## Исходный текст
Что такое «хипстерский урбанизм» и как он меняет большие города


В издательстве «Новое литературное обозрение» вышла книга кандидата социологических наук Виктора Вахштайна «Воображая город». Это масштабное исследование того, как идеи «локального сообщества», «городской повседневности», «территориального контроля», «общественного пространства» и «социальной сегрегации» закреплялись в языке социологов, архитекторов и планировщиков, и как из категорий познания они превращались в инструменты управления городами.

С разрешения издательства мы публикуем отрывок о том, как на смену идее о городе как машине роста и развития пришел «хипстерский урбанизм» — и как при этом изменились знакомые нам мегаполисы. Полную версию книги можно заказать онлайн.


Сегодня в большинстве мегаполисов мира мы найдем два противоборствующих языка описаний, сложившихся в конце XIX — начале XX века. Базовая метафора первого языка: город как машина роста, машина развития. Рост здесь понимается, прежде всего, как экономический рост. Это модернистский нарратив, нарратив «высокого урбанизма».

Именно в городах концентрируются все основные ресурсы (человеческие, материальные, интеллектуальные) и именно здесь происходит самый значимый «модернизационный прорыв» XIX века. Высокий урбанизм — плоть от плоти высокого модернизма. Мы обнаружим немало примеров такого мышления о городе в Советском Союзе 1920-30-х годов, но классический пример — Нью-Йорк Роберта Мозеса. По свидетельствам современников, Мозес страдал комплексом «гиперактивного строительства», ньюйоркцы называли его master builder. Его фетиш — скоростные городские магистрали, parkways и highways. Идеология «манхэттенизма» (с акцентом на строительстве небоскребов, автономизацией кварталов и гипернасыщенности городского пространства) получила при Мозесе новый толчок. Мозесу приписывается возведение в культ двух свойств современного мегаполиса — мобильности и плотности.

За таким модернистским способом мышления о городе стоит классический просвещенческий рационализм. Рене Декарт мимоходом замечает:

…старые города… обычно скверно распланированы по сравнению с теми правильными площадями, которые инженер по своему усмотрению строит на равнине.

Однако в США классический рационализм усиливается пуританским утопизмом и ярким образом «Сияющего града на холме», абсолютного земного центра. Несколько утрируя, можно сказать, что метафорика высокого урбанизма проходит путь от «Сияющего града» Джона Уинтропа до «Лучезарного города» Ле Корбюзье.

## Задания и упражнения
1) Как, согласно тексту об урбанизме, ньюйоркцы называли Роберта Мозеса?
2) Выпишите без изменений фрагмент текста об урбанизме, начиная со слов «Именно в городах» и вплоть до слов «мобильности и плотности.».
3) Продолжите текст об урбанизме, начав сразу после его последнего предложения.
Приведенный далее перечень не имеет отношения к тексту об урбанизме.

## Исходные данные
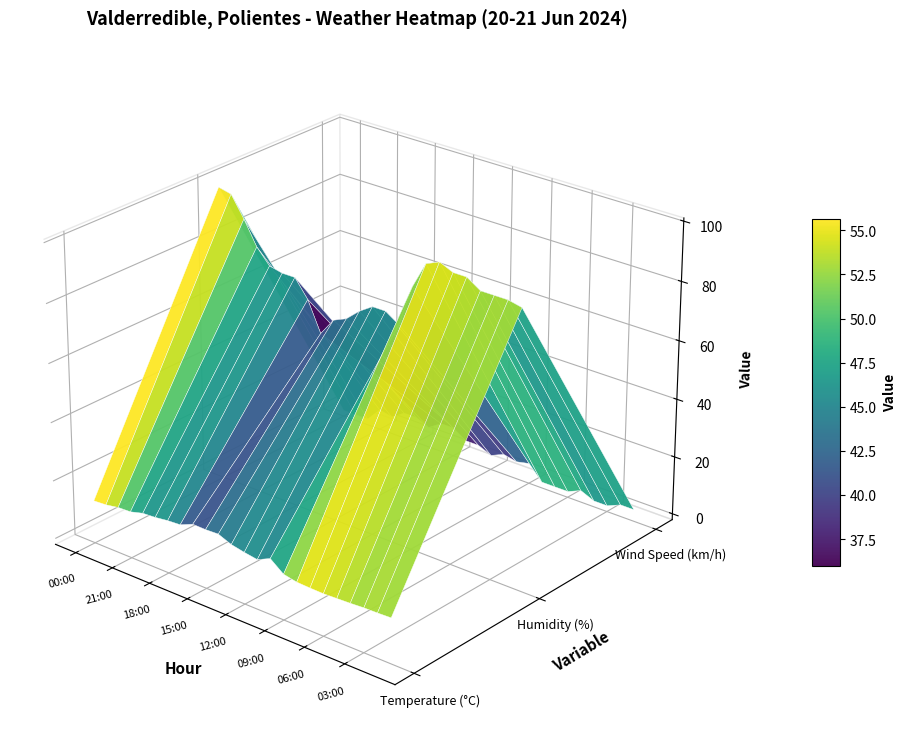

At which label does WindSpeed reach its peak?

16:00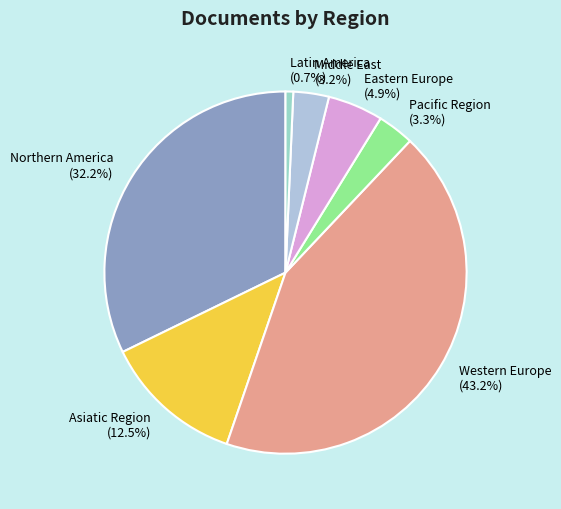

Combined, what portion of the pie is Middle East and Northern America?

35.4%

## Ответы
1) Master builder.

2)
Именно в городах концентрируются все основные ресурсы (человеческие, материальные, интеллектуальные) и именно здесь происходит самый значимый «модернизационный прорыв» XIX века. Высокий урбанизм — плоть от плоти высокого модернизма. Мы обнаружим немало примеров такого мышления о городе в Советском Союзе 1920-30-х годов, но классический пример — Нью-Йорк Роберта Мозеса. По свидетельствам современников, Мозес страдал комплексом «гиперактивного строительства», ньюйоркцы называли его master builder. Его фетиш — скоростные городские магистрали, parkways и highways. Идеология «манхэттенизма» (с акцентом на строительстве небоскребов, автономизацией кварталов и гипернасыщенности городского пространства) получила при Мозесе новый толчок. Мозесу приписывается возведение в культ двух свойств современного мегаполиса — мобильности и плотности.

3)
Второй язык мышления о городе формируется несколько позже модернистского. Его самоназвание — «новый урбанизм», но мы будем называть эту городскую идеологию «левым урбанизмом». Левый нарратив прицельно бьет по наиболее уязвимым точкам высокомодернистских проектов. Все, что начинается как «машина роста и развития», рано или поздно оборачивается «Метрополисом» из фильма Фрица Ланга. Или — совсем другой сценарий — как город Бразилиа, вдохновленный Осакром Нимейером и построенный Лусиу Куштой.

Модернистский город — машина роста и развития — соединяет в себе мечты таких разных людей, как Ле Корбюзье и Роберт Мозес: он динамичен, мобилен, богат и… плохо пригоден для жизни. Это Москва в кубе. Поэтому для «левых урбанистов» город — тоже машина, но машина отчуждения, неравенства и несправедливости. Наиболее динамично растущие города Индии и Китая — это города, развивающиеся в том числе за счет своих двойников-невидимок: трущобных окраин, гетто спальных районов, мигрантских пригородов и так далее. Благодаря советскому наследию мы пока слабо представляем себе, что такое резкая пространственная сегрегация. Она наполнила повседневную жизнь больших городов ощущением отчетливого присутствия иного, Чужого (хорошо проиллюстрированным в фильме «Девятый район»). В том же Мумбае при нынешних темпах роста к 2050 году будет жить 36 млн человек (пока это шестой город по численности населения в мире, но в недалеком будущем он выйдет на первое место). Десять лет назад примерно треть его населения жила в трущобах: на шестьсот человек приходится одно туалетное сиденье.

Модернистский урбанизм инвестирует в небоскребы и хайвеи, «левацкий урбанизм» — в электрификацию трущоб, системы общественного транспорта и развитие локальных сообществ. Сама по себе идея абсолютной и самостоятельной ценности малых городских сообществ — не новость. (Отсюда интерес географов и урбанистов к «вернакулярным районам»). Но «левый урбанизм» сделал эту ценность градостроительным императивом. Здесь показательна история падения уже упомянутого Роберта Мозеса. Когда стало известно, что для строительства спроектированного им шоссе нужно практически полностью снести один из районов Гринвич-Виллидж, журналист Джейн Джекобс подняла мощную общественную кампанию, превратив публичное пространство Нью-Йорка в арену яростной борьбы с планами мэрии. И дело было не в сохранении исторического облика города — вернее, не только в нем. Дело было в разрушении социальных связей, локальных сообществ, того, что позволяет противостоять тяжелой поступи модернистского урбанизма. Джекобс побеждает в поединке с Мозесом. Это один из самых значимых поворотных пунктов в истории Нью-Йорка (следующий такой поворот произойдет гораздо позже, с приходом в мэрию Рудольфа Джулиани).

История городской политики ХХ века — это история противостояния двух языков описания города (и связанных с ними сценариев развития): высокого и левацкого урбанизма. К 1960-70-м годам эти две модели уже сказали друг другу все, что могли. Не то, чтобы они полностью исчерпали себя — просто их ресурсов оказалось явно недостаточно для понимания того, что происходило с городами. Так на авансцене появилась третья, самая молодая на сегодняшний день городская идеология — назовем ее хипстерским урбанизмом.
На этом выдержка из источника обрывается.